Article – « Les émotions agissent sur l’intensité de la douleur »

Publié par: le 20 novembre 2009 | Pas de commentaire

Cet article, publié dans le journal Forum le 10 novembre 2009, aborde les conclusions d’une recherche récente portant sur les relations entre douleur et émotions, effectuée au BRAMS par Mathieu Roy, sous la co-direction d’Isabelle Peretz et Pierre Rainville, étude récemment publiée dansProceedings of the National Academy of Science (PNAS)*. Les chercheurs y démontrent que les émotions négatives et positives agissent directement sur l’intensité de la douleur.

« La piqûre d’un vaccin contre la grippe pourrait devenir moins douloureuse grâce à une simple action : se concentrer sur une image agréable. C’est ce que nous apprennent des chercheurs de l’Université de Montréal, auteurs d’une étude dont les résultats publiés dans la dernière édition de Proceedings of the National Academy of Science (PNAS), où ils révèlent que les émotions négatives et positives agissent directement sur l’intensité de la douleur.

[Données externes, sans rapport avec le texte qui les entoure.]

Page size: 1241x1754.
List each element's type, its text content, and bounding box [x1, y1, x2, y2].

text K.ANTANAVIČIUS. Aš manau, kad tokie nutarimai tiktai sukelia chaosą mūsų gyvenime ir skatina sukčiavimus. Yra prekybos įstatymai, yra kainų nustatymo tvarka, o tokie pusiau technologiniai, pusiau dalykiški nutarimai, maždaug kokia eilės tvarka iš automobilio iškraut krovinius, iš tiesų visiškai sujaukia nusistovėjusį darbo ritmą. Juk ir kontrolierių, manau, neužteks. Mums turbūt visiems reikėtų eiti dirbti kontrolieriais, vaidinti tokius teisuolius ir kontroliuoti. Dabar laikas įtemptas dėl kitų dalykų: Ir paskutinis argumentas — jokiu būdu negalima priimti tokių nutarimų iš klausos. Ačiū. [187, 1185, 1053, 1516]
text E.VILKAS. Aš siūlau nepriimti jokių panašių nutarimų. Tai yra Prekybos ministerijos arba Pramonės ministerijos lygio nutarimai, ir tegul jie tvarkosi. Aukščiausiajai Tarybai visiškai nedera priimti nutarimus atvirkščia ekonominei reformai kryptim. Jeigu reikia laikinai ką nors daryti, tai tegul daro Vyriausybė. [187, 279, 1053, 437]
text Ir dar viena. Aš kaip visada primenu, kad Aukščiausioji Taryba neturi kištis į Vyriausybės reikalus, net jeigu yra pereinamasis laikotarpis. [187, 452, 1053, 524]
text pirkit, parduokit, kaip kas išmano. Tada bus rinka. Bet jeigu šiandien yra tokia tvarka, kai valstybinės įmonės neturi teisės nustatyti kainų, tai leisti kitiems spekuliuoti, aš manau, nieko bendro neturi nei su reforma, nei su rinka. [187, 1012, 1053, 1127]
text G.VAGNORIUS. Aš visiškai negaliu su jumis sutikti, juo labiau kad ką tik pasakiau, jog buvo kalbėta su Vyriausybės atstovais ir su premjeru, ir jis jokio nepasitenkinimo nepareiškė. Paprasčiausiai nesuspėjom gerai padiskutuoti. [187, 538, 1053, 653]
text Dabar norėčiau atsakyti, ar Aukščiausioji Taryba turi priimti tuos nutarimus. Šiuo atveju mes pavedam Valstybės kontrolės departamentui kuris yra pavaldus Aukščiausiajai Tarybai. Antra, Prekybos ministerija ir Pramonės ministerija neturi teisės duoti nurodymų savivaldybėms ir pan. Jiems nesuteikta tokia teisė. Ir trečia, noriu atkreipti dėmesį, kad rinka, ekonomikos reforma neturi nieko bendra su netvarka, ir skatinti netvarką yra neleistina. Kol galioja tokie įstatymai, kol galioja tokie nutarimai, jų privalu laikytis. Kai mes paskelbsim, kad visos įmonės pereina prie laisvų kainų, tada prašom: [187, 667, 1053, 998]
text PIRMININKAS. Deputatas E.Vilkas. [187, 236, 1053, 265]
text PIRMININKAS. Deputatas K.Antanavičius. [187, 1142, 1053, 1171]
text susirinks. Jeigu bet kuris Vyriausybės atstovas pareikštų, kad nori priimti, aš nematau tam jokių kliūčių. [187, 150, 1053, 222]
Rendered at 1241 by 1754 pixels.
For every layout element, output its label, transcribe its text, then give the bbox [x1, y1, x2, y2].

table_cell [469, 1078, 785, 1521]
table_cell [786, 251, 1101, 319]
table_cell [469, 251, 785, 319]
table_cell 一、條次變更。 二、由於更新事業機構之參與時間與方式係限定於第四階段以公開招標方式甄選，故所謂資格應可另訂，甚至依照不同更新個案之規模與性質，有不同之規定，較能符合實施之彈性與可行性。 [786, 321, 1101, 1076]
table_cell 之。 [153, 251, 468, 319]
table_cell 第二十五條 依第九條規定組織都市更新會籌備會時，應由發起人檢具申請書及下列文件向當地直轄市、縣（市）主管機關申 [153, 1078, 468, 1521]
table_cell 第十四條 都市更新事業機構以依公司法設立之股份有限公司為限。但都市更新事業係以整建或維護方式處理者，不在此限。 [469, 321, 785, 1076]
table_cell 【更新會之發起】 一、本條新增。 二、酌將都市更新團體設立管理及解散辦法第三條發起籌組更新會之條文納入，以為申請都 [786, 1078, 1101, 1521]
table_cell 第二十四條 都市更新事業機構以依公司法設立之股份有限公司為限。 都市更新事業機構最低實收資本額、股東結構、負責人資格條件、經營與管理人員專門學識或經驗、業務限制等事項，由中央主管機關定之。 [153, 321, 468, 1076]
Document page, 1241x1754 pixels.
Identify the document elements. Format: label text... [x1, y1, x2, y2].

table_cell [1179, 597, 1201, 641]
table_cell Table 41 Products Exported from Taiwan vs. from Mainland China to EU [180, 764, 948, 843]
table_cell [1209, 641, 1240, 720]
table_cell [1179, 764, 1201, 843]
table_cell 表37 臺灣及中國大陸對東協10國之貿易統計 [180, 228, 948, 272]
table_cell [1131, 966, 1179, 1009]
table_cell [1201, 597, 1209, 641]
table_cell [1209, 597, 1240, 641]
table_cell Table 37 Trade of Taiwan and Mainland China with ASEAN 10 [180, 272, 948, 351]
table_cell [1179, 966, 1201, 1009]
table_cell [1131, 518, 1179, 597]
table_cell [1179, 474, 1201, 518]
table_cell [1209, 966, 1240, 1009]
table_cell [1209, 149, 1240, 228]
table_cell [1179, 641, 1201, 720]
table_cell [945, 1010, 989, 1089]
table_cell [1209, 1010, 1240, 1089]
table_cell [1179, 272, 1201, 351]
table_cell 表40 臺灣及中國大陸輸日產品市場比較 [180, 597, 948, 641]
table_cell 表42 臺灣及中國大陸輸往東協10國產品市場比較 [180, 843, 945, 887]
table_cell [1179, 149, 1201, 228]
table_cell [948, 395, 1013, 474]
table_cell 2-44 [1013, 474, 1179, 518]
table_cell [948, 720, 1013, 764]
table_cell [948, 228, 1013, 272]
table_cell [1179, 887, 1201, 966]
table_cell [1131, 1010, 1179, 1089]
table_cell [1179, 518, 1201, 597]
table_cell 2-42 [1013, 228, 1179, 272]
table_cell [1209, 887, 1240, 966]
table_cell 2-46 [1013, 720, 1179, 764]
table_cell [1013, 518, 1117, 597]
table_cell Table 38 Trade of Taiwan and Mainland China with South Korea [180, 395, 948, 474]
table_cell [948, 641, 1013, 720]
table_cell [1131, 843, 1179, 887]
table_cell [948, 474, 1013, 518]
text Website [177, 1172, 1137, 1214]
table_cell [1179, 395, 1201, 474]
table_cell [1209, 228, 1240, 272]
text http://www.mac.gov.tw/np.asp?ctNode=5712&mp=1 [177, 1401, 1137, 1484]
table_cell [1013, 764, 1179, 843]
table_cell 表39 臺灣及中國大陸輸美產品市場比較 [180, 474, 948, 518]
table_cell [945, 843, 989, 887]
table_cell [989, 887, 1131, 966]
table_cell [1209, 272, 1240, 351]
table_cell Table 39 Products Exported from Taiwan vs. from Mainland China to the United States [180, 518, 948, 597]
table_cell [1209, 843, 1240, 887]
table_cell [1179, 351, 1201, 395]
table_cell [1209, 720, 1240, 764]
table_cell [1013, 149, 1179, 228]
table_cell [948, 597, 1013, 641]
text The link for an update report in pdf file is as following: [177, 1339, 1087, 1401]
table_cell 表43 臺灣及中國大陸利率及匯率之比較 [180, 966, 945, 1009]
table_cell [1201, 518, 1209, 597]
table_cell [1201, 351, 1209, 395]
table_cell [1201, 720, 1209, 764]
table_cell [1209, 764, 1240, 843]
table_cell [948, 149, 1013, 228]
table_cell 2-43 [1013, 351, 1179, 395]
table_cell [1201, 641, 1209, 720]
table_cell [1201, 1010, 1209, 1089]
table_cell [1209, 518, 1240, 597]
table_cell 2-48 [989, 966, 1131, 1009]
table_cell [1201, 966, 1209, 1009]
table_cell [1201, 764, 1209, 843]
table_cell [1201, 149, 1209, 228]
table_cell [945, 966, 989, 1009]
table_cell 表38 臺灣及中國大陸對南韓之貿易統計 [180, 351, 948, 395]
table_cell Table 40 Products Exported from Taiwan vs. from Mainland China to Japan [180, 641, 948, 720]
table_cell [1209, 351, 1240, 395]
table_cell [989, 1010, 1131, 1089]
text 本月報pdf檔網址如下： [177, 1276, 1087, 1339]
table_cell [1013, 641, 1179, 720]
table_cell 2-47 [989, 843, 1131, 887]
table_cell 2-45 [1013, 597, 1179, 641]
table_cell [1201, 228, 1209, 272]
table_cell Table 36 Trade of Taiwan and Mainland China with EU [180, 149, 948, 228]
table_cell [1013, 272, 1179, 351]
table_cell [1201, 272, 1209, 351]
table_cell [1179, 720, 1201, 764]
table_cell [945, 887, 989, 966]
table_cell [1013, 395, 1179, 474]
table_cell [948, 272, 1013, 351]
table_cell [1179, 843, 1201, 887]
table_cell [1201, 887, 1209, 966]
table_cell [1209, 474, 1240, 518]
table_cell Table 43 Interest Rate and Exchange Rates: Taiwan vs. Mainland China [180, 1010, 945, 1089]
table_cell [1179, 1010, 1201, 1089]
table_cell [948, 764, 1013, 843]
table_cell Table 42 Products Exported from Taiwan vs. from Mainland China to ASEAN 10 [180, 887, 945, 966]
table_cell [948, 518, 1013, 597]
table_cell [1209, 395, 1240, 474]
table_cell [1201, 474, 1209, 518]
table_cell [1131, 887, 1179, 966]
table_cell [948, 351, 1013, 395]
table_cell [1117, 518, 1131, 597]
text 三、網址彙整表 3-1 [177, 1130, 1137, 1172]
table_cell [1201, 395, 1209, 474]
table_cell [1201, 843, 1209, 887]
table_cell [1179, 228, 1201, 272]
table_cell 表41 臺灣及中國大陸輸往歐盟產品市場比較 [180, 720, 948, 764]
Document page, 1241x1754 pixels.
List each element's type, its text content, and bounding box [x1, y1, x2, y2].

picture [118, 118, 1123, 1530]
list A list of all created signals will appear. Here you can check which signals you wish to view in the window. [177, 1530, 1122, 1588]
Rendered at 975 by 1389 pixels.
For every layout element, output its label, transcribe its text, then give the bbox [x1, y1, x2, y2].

« Les émotions, ou l’humeur, peuvent altérer notre réaction à la douleur en raison des liens étroits qui existent entre les deux, indique Mathieu Roy, qui a mené cette étude alors qu’il était doctorant à l’Université de Montréal et qui est aujourd’hui chercheur postdoctoral à l’Université Columbia. Nos expériences nous ont permis de déterminer à quel moment le cerveau perçoit la douleur et comment celle-ci peut être amplifiée dès lors qu’elle est combinée à des émotions négatives. »

Dans le cadre de cette étude, 13 sujets ont été recrutés et invités à subir des chocs électriques de faible intensité, mais néanmoins douloureux provoquant des secousses mesurables de type réflexe rotulien dans la colonne vertébrale. Parallèlement à ces chocs, une série d’images agréables (comme du ski nautique), désagréables (un ours menaçant) ou neutres (un livre) ont été présentées aux sujets et les réactions de leur cerveau ont été mesurées simultanément par imagerie par résonance magnétique fonctionnelle (IRMf).

Les clichés obtenus par IRMf ont permis aux chercheurs de distinguer l’activité cérébrale liée aux émotions des réactions occasionnées par la douleur. « Nous avons alors constaté que chez les sujets soumis à des chocs électriques, les images désagréables déclenchaient une douleur plus forte que les images agréables », déclare Mathieu Roy.

Cette découverte est la preuve scientifique que la douleur est régie par les émotions et conforte les résultats des études antérieures menées par Mathieu Roy ayant montré que le fait d’écouter une musique agréable soulageait l’intensité des douleurs. « Nos résultats montrent que des interventions non pharmacologiques de nature à améliorer l’humeur, comme la photographie ou la musique, pourraient être utilisées dans la prise en charge de la douleur. Ces interventions sont par ailleurs peu onéreuses et peuvent s’adapter à plusieurs contextes », ajoute le chercheur.

À propos de l’étude :
Les auteurs de l’article « Cerebral and spinal modulation of pain by emotions », publié dans PNAS, sont Mathieu Roy, Mathieu Piché, Jen Chen, Isabelle Peretz et Pierre Rainville de l’Université de Montréal.

Partenaires de recherche :
Cette étude a été financée par le Fonds de recherche en santé du Québec, le Conseil de recherches en sciences naturelles et en génie du Canada et les Instituts de recherche en santé du Canada.

 

*Mathieu Roy, Mathieu Piché, Jen Chen, Isabelle Peretz and Pierre Rainville, « Cerebral and spinal modulation of pain by emotions », Proceedings of the National Academy of Science.